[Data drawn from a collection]
· · · ·
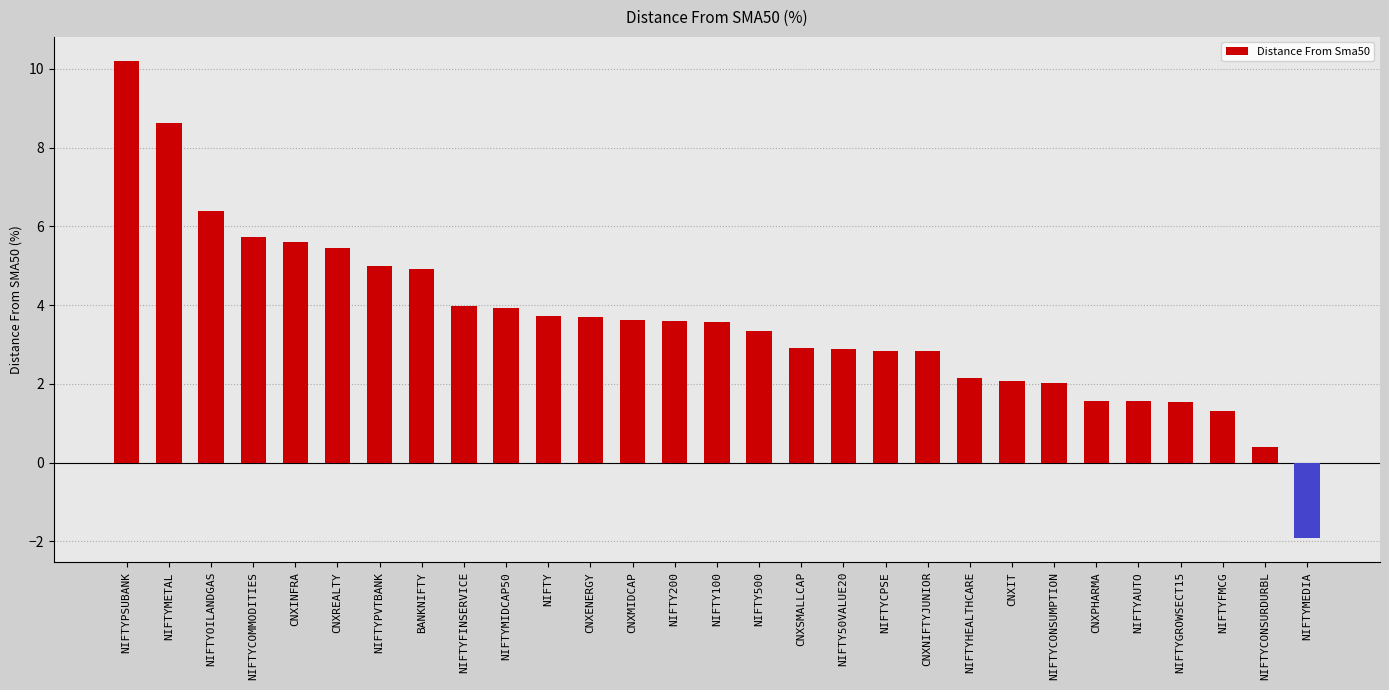

How many distinct data groups are displayed?

1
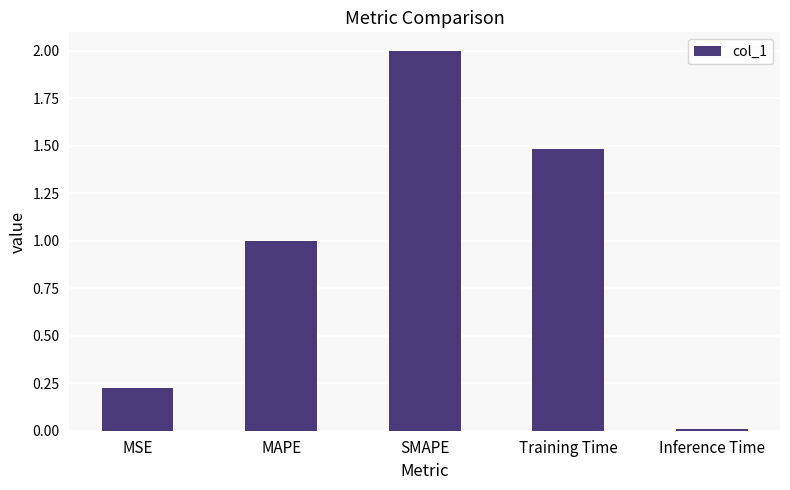

At which category does the chart reach its minimum across all series?

Inference Time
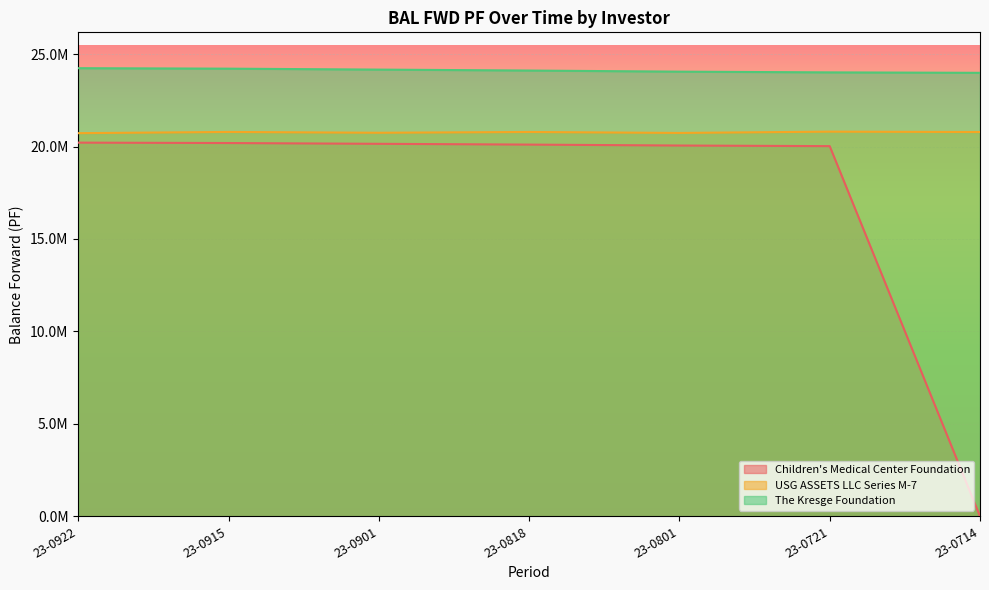

What is the highest value of the The Kresge Foundation series?

24236302.1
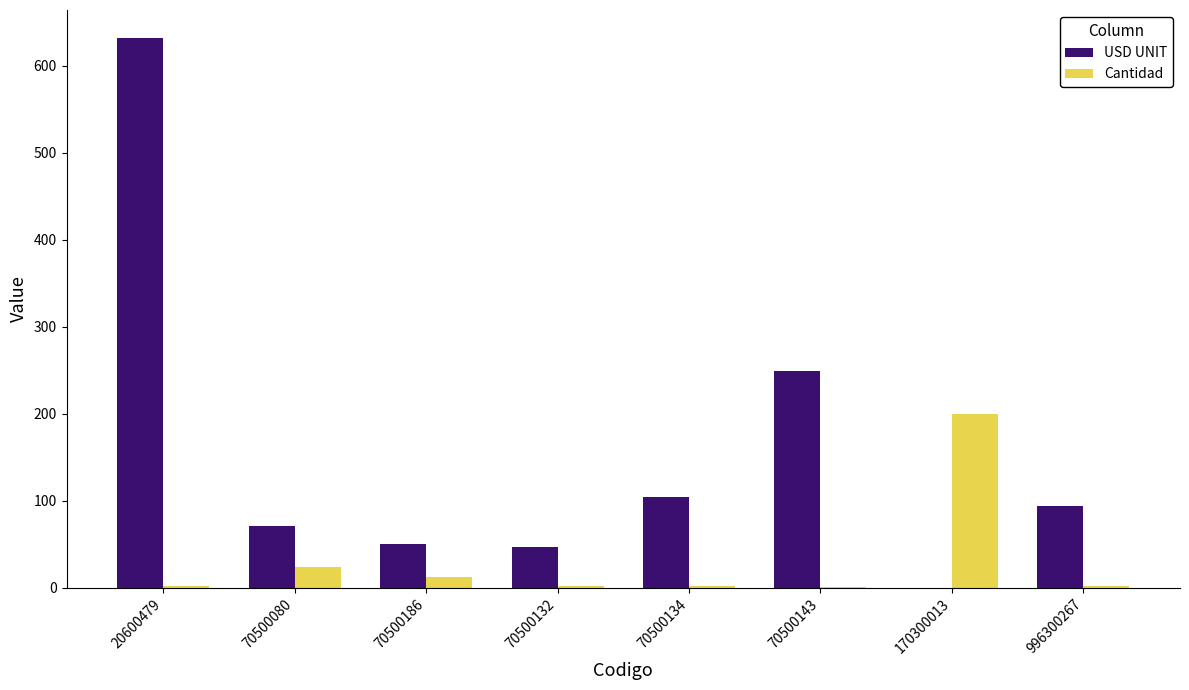

Which category has the highest value across all series?

20600479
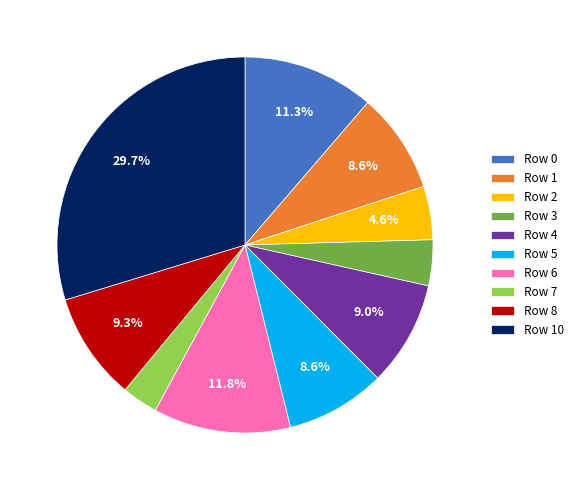

How much of the chart is everything except Row 4?

91.0%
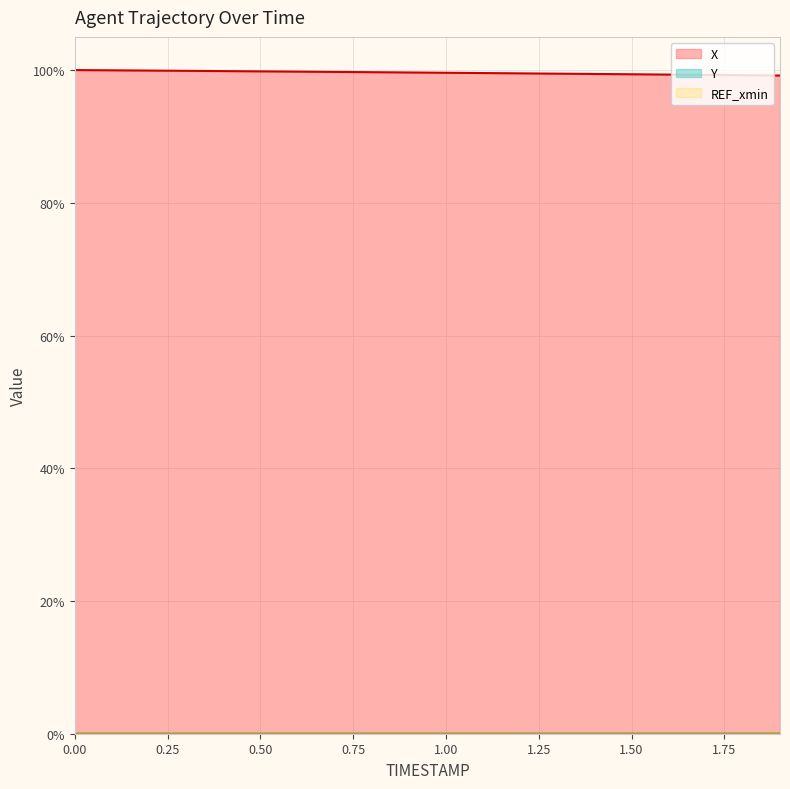

True or false: Y and X cross at least once.

False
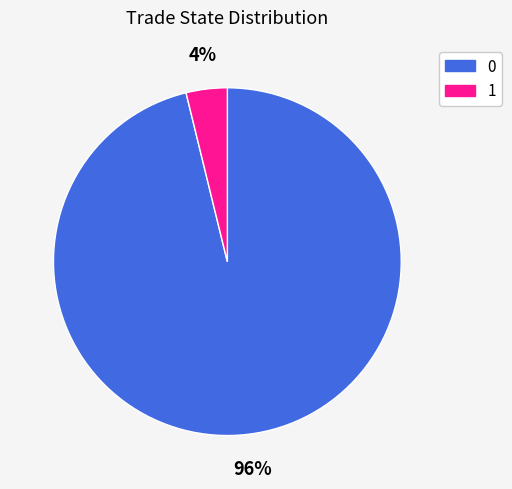

What is the majority slice?

0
· · · ·
◆ YOUR OBJECTIVE
Output all of the records above verbatim, leaving out the pictures.

◆ SOLUTION FOR THIS EXERCISE
How many distinct data groups are displayed?

1

At which category does the chart reach its minimum across all series?

Inference Time

What is the highest value of the The Kresge Foundation series?

24236302.1

Which category has the highest value across all series?

20600479

How much of the chart is everything except Row 4?

91.0%

True or false: Y and X cross at least once.

False

What is the majority slice?

0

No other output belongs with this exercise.